**TASK TO CARRY OUT:**
A word-for-word copy of the listing is required, and it must contain no pictures.

Segment Open

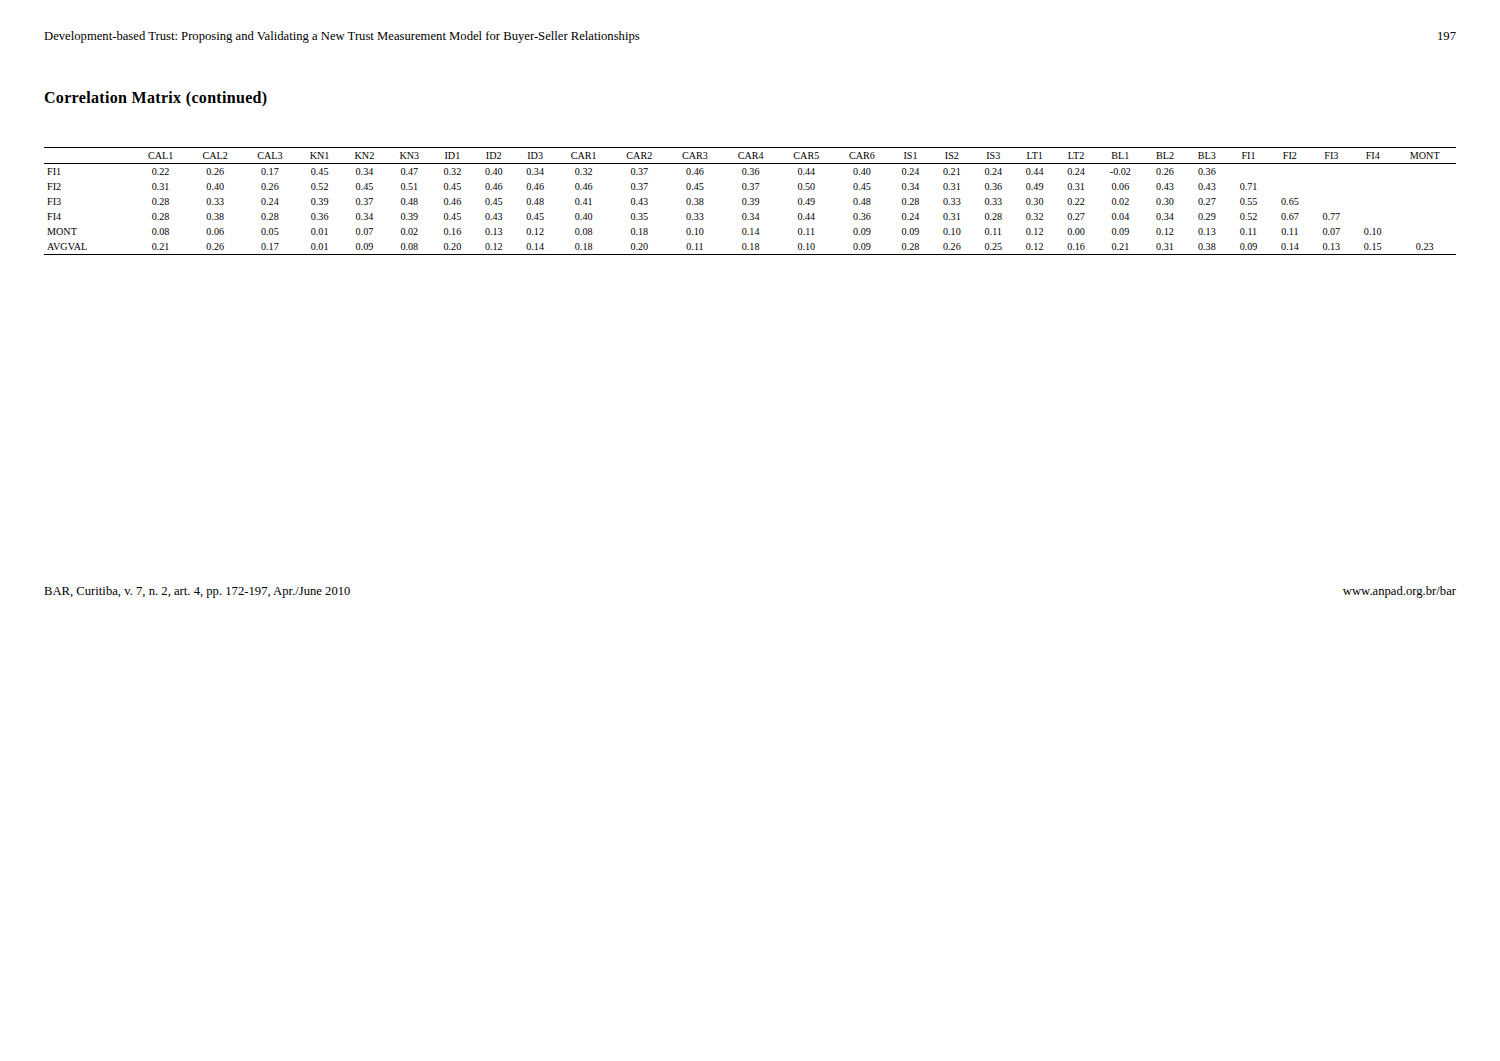Development-based Trust: Proposing and Validating a New Trust Measurement Model for Buyer-Seller Relationships
197
Correlation Matrix (continued)
| | CAL1 | CAL2 | CAL3 | KN1 | KN2 | KN3 | ID1 | ID2 | ID3 | CAR1 | CAR2 | CAR3 | CAR4 | CAR5 | CAR6 | IS1 | IS2 | IS3 | LT1 | LT2 | BL1 | BL2 | BL3 | FI1 | FI2 | FI3 | FI4 | MONT |
| --- | --- | --- | --- | --- | --- | --- | --- | --- | --- | --- | --- | --- | --- | --- | --- | --- | --- | --- | --- | --- | --- | --- | --- | --- | --- | --- | --- | --- |
| FI1 | 0.22 | 0.26 | 0.17 | 0.45 | 0.34 | 0.47 | 0.32 | 0.40 | 0.34 | 0.32 | 0.37 | 0.46 | 0.36 | 0.44 | 0.40 | 0.24 | 0.21 | 0.24 | 0.44 | 0.24 | -0.02 | 0.26 | 0.36 | | | | | |
| FI2 | 0.31 | 0.40 | 0.26 | 0.52 | 0.45 | 0.51 | 0.45 | 0.46 | 0.46 | 0.46 | 0.37 | 0.45 | 0.37 | 0.50 | 0.45 | 0.34 | 0.31 | 0.36 | 0.49 | 0.31 | 0.06 | 0.43 | 0.43 | 0.71 | | | | |
| FI3 | 0.28 | 0.33 | 0.24 | 0.39 | 0.37 | 0.48 | 0.46 | 0.45 | 0.48 | 0.41 | 0.43 | 0.38 | 0.39 | 0.49 | 0.48 | 0.28 | 0.33 | 0.33 | 0.30 | 0.22 | 0.02 | 0.30 | 0.27 | 0.55 | 0.65 | | | |
| FI4 | 0.28 | 0.38 | 0.28 | 0.36 | 0.34 | 0.39 | 0.45 | 0.43 | 0.45 | 0.40 | 0.35 | 0.33 | 0.34 | 0.44 | 0.36 | 0.24 | 0.31 | 0.28 | 0.32 | 0.27 | 0.04 | 0.34 | 0.29 | 0.52 | 0.67 | 0.77 | | |
| MONT | 0.08 | 0.06 | 0.05 | 0.01 | 0.07 | 0.02 | 0.16 | 0.13 | 0.12 | 0.08 | 0.18 | 0.10 | 0.14 | 0.11 | 0.09 | 0.09 | 0.10 | 0.11 | 0.12 | 0.00 | 0.09 | 0.12 | 0.13 | 0.11 | 0.11 | 0.07 | 0.10 | |
| AVGVAL | 0.21 | 0.26 | 0.17 | 0.01 | 0.09 | 0.08 | 0.20 | 0.12 | 0.14 | 0.18 | 0.20 | 0.11 | 0.18 | 0.10 | 0.09 | 0.28 | 0.26 | 0.25 | 0.12 | 0.16 | 0.21 | 0.31 | 0.38 | 0.09 | 0.14 | 0.13 | 0.15 | 0.23 |
BAR, Curitiba, v. 7, n. 2, art. 4, pp. 172-197, Apr./June 2010
www.anpad.org.br/bar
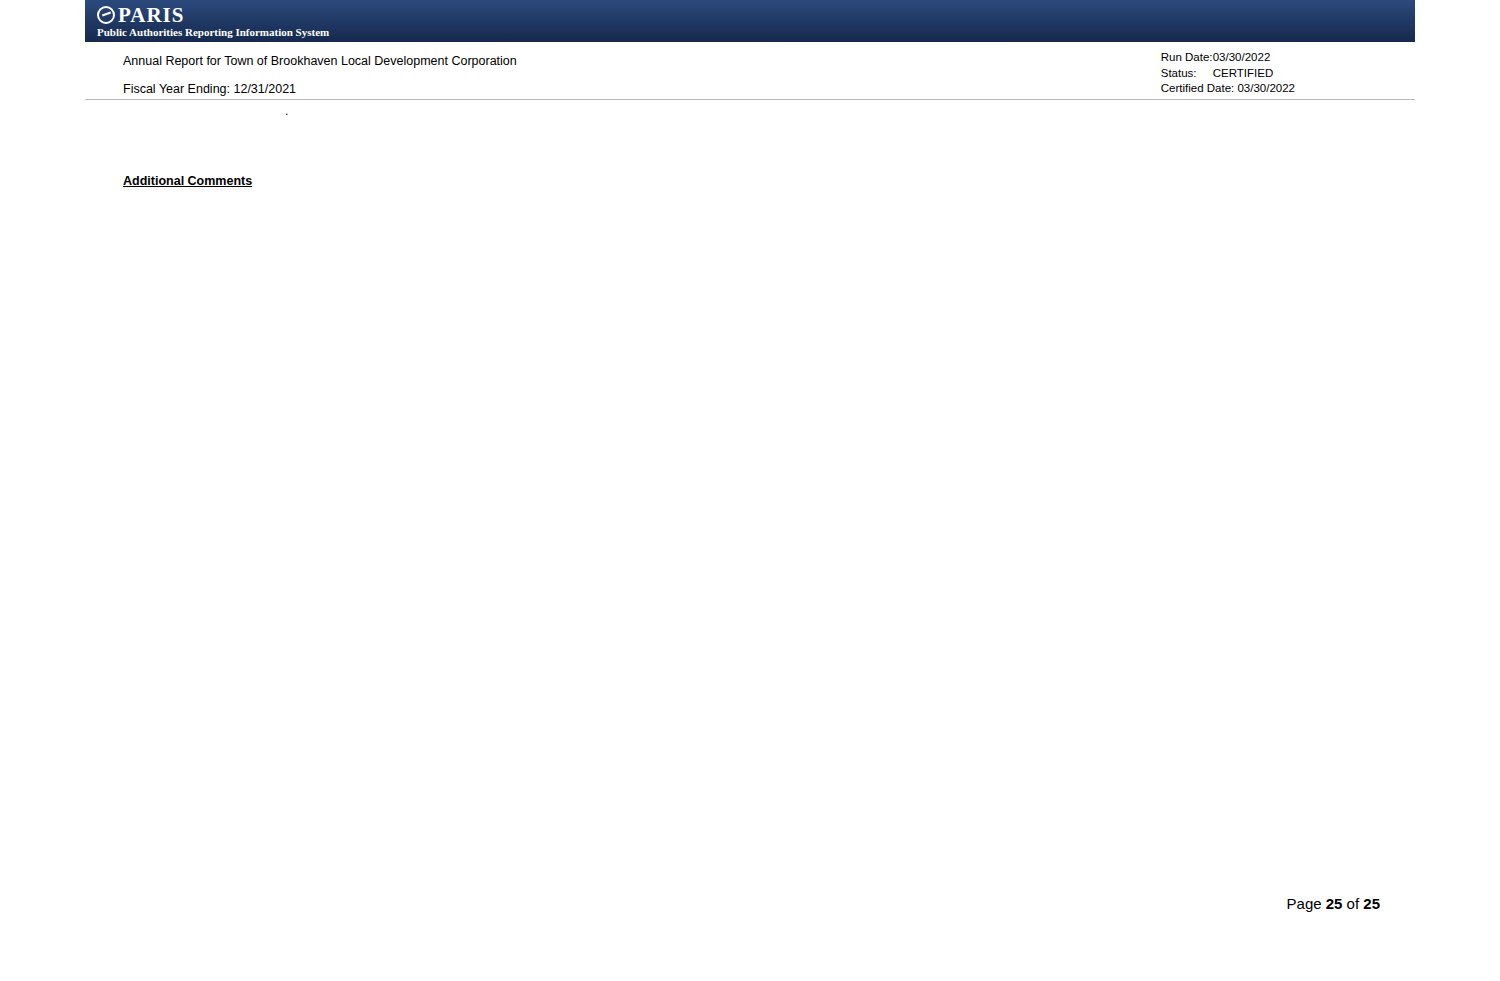PARIS
Public Authorities Reporting Information System
Annual Report for Town of Brookhaven Local Development Corporation
Fiscal Year Ending: 12/31/2021
Run Date: 03/30/2022
Status: CERTIFIED
Certified Date: 03/30/2022
.
Additional Comments
Page 25 of 25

Segment Closed

**EXERCISE SOLUTION:**
Development-based Trust: Proposing and Validating a New Trust Measurement Model for Buyer-Seller Relationships
197
Correlation Matrix (continued)
| | CAL1 | CAL2 | CAL3 | KN1 | KN2 | KN3 | ID1 | ID2 | ID3 | CAR1 | CAR2 | CAR3 | CAR4 | CAR5 | CAR6 | IS1 | IS2 | IS3 | LT1 | LT2 | BL1 | BL2 | BL3 | FI1 | FI2 | FI3 | FI4 | MONT |
| --- | --- | --- | --- | --- | --- | --- | --- | --- | --- | --- | --- | --- | --- | --- | --- | --- | --- | --- | --- | --- | --- | --- | --- | --- | --- | --- | --- | --- |
| FI1 | 0.22 | 0.26 | 0.17 | 0.45 | 0.34 | 0.47 | 0.32 | 0.40 | 0.34 | 0.32 | 0.37 | 0.46 | 0.36 | 0.44 | 0.40 | 0.24 | 0.21 | 0.24 | 0.44 | 0.24 | -0.02 | 0.26 | 0.36 | | | | | |
| FI2 | 0.31 | 0.40 | 0.26 | 0.52 | 0.45 | 0.51 | 0.45 | 0.46 | 0.46 | 0.46 | 0.37 | 0.45 | 0.37 | 0.50 | 0.45 | 0.34 | 0.31 | 0.36 | 0.49 | 0.31 | 0.06 | 0.43 | 0.43 | 0.71 | | | | |
| FI3 | 0.28 | 0.33 | 0.24 | 0.39 | 0.37 | 0.48 | 0.46 | 0.45 | 0.48 | 0.41 | 0.43 | 0.38 | 0.39 | 0.49 | 0.48 | 0.28 | 0.33 | 0.33 | 0.30 | 0.22 | 0.02 | 0.30 | 0.27 | 0.55 | 0.65 | | | |
| FI4 | 0.28 | 0.38 | 0.28 | 0.36 | 0.34 | 0.39 | 0.45 | 0.43 | 0.45 | 0.40 | 0.35 | 0.33 | 0.34 | 0.44 | 0.36 | 0.24 | 0.31 | 0.28 | 0.32 | 0.27 | 0.04 | 0.34 | 0.29 | 0.52 | 0.67 | 0.77 | | |
| MONT | 0.08 | 0.06 | 0.05 | 0.01 | 0.07 | 0.02 | 0.16 | 0.13 | 0.12 | 0.08 | 0.18 | 0.10 | 0.14 | 0.11 | 0.09 | 0.09 | 0.10 | 0.11 | 0.12 | 0.00 | 0.09 | 0.12 | 0.13 | 0.11 | 0.11 | 0.07 | 0.10 | |
| AVGVAL | 0.21 | 0.26 | 0.17 | 0.01 | 0.09 | 0.08 | 0.20 | 0.12 | 0.14 | 0.18 | 0.20 | 0.11 | 0.18 | 0.10 | 0.09 | 0.28 | 0.26 | 0.25 | 0.12 | 0.16 | 0.21 | 0.31 | 0.38 | 0.09 | 0.14 | 0.13 | 0.15 | 0.23 |
BAR, Curitiba, v. 7, n. 2, art. 4, pp. 172-197, Apr./June 2010
www.anpad.org.br/bar
PARIS
Public Authorities Reporting Information System
Annual Report for Town of Brookhaven Local Development Corporation
Fiscal Year Ending: 12/31/2021
Run Date: 03/30/2022
Status: CERTIFIED
Certified Date: 03/30/2022
.
Additional Comments
Page 25 of 25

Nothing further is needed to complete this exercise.